WHAT YOU HAVE TO DO:
Find every line below with the string "photomicrograph" and pick it out.

○ ○ ○ ○

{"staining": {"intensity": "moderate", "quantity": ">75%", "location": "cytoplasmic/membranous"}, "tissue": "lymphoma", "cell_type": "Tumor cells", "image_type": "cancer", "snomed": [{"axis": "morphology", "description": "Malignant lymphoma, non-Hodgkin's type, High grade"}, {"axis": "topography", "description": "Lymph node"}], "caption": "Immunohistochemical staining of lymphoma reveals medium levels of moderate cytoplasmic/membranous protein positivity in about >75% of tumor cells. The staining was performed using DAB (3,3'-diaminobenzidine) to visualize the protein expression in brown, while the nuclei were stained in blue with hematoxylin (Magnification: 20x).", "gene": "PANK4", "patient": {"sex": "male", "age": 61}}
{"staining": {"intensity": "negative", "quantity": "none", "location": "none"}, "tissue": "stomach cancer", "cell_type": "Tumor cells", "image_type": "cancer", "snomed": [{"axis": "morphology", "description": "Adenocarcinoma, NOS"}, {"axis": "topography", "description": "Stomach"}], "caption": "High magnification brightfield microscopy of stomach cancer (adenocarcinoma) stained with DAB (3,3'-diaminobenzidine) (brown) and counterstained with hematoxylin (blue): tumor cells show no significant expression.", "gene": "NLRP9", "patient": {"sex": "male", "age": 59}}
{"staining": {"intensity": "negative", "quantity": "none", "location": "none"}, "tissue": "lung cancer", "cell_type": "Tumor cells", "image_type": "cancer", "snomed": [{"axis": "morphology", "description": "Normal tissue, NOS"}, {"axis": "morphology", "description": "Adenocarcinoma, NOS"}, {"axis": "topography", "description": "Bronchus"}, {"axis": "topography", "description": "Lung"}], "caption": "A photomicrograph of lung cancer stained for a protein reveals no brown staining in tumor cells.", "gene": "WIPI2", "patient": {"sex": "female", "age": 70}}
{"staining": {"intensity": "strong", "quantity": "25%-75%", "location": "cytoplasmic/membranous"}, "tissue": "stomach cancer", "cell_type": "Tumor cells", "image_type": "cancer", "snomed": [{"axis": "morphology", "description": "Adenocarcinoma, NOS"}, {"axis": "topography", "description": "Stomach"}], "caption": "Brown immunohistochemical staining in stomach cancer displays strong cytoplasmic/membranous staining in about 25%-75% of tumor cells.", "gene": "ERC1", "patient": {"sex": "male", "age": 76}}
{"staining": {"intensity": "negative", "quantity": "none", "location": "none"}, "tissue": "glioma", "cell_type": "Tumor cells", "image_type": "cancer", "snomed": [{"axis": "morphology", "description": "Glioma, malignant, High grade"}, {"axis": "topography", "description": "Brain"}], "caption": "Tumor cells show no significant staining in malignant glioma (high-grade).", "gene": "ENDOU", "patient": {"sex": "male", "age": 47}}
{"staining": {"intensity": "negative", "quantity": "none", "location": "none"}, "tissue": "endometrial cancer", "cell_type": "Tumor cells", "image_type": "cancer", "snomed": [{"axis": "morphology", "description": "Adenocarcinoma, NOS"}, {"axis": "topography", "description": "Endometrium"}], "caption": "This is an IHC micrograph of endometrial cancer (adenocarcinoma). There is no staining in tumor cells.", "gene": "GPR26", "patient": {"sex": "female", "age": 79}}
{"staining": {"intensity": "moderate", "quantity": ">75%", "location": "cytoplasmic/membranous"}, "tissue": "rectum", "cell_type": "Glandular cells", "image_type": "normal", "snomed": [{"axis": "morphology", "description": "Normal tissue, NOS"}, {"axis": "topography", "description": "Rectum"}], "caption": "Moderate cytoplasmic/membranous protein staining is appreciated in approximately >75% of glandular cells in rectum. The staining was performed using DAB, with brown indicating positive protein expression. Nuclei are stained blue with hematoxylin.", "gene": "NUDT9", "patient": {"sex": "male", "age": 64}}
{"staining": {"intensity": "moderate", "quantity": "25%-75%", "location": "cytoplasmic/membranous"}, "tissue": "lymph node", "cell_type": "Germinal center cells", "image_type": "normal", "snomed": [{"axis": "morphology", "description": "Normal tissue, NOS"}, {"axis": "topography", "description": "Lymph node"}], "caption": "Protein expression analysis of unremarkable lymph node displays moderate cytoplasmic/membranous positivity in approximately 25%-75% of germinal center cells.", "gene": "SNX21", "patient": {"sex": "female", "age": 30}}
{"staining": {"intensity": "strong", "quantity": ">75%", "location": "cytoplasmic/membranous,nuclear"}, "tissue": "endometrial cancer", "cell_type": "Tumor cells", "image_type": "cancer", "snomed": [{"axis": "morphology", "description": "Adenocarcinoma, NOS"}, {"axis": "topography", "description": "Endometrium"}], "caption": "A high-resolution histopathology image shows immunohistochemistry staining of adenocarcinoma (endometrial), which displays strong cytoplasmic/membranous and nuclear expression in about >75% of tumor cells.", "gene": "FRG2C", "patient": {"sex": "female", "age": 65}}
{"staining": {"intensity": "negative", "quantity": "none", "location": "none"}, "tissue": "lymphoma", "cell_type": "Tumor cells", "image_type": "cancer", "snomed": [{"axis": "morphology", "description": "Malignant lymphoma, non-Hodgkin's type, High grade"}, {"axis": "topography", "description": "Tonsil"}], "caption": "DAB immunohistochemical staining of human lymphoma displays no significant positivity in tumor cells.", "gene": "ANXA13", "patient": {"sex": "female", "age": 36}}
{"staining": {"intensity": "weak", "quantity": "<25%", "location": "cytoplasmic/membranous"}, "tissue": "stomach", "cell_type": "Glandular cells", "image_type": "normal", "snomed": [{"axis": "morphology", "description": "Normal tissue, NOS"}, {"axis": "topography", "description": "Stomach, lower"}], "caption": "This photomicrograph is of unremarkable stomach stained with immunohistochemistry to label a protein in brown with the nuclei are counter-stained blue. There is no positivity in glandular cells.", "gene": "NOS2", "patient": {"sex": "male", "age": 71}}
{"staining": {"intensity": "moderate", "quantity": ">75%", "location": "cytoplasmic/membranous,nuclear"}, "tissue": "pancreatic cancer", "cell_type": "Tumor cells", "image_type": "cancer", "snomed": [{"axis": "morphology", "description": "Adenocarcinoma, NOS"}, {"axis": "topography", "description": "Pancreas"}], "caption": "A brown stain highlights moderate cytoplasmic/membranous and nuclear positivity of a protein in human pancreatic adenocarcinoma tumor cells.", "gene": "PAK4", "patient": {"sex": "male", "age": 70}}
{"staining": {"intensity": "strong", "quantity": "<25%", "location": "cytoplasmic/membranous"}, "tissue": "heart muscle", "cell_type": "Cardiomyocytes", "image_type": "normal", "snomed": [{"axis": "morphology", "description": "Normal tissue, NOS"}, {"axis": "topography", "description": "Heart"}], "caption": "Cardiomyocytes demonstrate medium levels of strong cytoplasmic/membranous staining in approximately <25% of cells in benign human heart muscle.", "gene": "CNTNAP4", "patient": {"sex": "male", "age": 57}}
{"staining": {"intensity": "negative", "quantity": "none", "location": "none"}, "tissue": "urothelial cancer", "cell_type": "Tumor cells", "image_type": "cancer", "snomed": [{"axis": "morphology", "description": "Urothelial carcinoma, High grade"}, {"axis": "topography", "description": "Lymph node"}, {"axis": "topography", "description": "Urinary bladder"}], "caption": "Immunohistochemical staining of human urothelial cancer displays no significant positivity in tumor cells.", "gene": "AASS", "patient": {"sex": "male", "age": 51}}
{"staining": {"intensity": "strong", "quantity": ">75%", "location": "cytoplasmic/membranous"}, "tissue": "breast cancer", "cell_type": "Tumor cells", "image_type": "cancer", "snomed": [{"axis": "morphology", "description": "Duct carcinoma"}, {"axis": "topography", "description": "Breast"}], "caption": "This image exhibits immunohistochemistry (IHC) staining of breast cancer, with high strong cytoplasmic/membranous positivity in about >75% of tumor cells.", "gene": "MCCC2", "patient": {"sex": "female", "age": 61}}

○ ○ ○ ○

REPLY:
{"staining": {"intensity": "negative", "quantity": "none", "location": "none"}, "tissue": "lung cancer", "cell_type": "Tumor cells", "image_type": "cancer", "snomed": [{"axis": "morphology", "description": "Normal tissue, NOS"}, {"axis": "morphology", "description": "Adenocarcinoma, NOS"}, {"axis": "topography", "description": "Bronchus"}, {"axis": "topography", "description": "Lung"}], "caption": "A photomicrograph of lung cancer stained for a protein reveals no brown staining in tumor cells.", "gene": "WIPI2", "patient": {"sex": "female", "age": 70}}
{"staining": {"intensity": "weak", "quantity": "<25%", "location": "cytoplasmic/membranous"}, "tissue": "stomach", "cell_type": "Glandular cells", "image_type": "normal", "snomed": [{"axis": "morphology", "description": "Normal tissue, NOS"}, {"axis": "topography", "description": "Stomach, lower"}], "caption": "This photomicrograph is of unremarkable stomach stained with immunohistochemistry to label a protein in brown with the nuclei are counter-stained blue. There is no positivity in glandular cells.", "gene": "NOS2", "patient": {"sex": "male", "age": 71}}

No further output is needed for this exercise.